(Stored records)
........

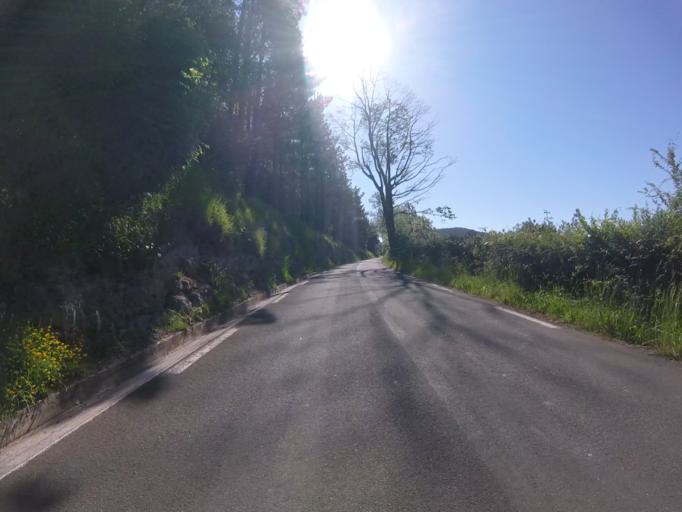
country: ES
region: Basque Country
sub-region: Provincia de Guipuzcoa
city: Beizama
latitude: 43.1244
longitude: -2.1928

........

Turn the rows above into a two-column CSV with the headers item and value. Give one line per entry, with its text and its answer each in one quoted field and any line breaks replaced by spaces, and leave out the pictures.

:: RESPONSE TO THE TASK ::
item,value
"country:","ES"
"region:","Basque Country"
"sub-region:","Provincia de Guipuzcoa"
"city:","Beizama"
"latitude:","43.1244"
"longitude:","-2.1928"